-- INPUT MATERIAL follows --
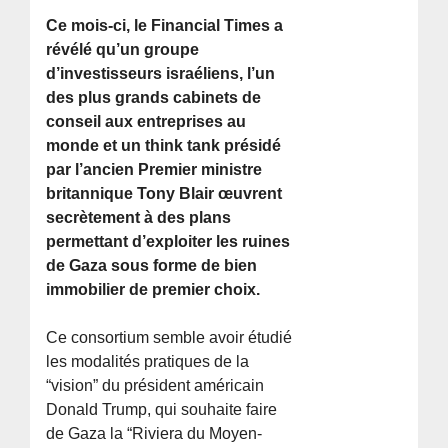
Ce mois-ci, le Financial Times a
révélé qu’un groupe
d’investisseurs israéliens, l’un
des plus grands cabinets de
conseil aux entreprises au
monde et un think tank présidé
par l’ancien Premier ministre
britannique Tony Blair œuvrent
secrètement à des plans
permettant d’exploiter les ruines
de Gaza sous forme de bien
immobilier de premier choix.
Ce consortium semble avoir étudié
les modalités pratiques de la
“vision” du président américain
Donald Trump, qui souhaite faire
de Gaza la “Riviera du Moyen-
-- INPUT MATERIAL concluded --
§ TASK OBJECTIVE: Hand over the entries again, exactly as written and without the pictures.

§ ANSWER SECTION:
Ce mois-ci, le Financial Times a
révélé qu’un groupe
d’investisseurs israéliens, l’un
des plus grands cabinets de
conseil aux entreprises au
monde et un think tank présidé
par l’ancien Premier ministre
britannique Tony Blair œuvrent
secrètement à des plans
permettant d’exploiter les ruines
de Gaza sous forme de bien
immobilier de premier choix.
Ce consortium semble avoir étudié
les modalités pratiques de la
“vision” du président américain
Donald Trump, qui souhaite faire
de Gaza la “Riviera du Moyen-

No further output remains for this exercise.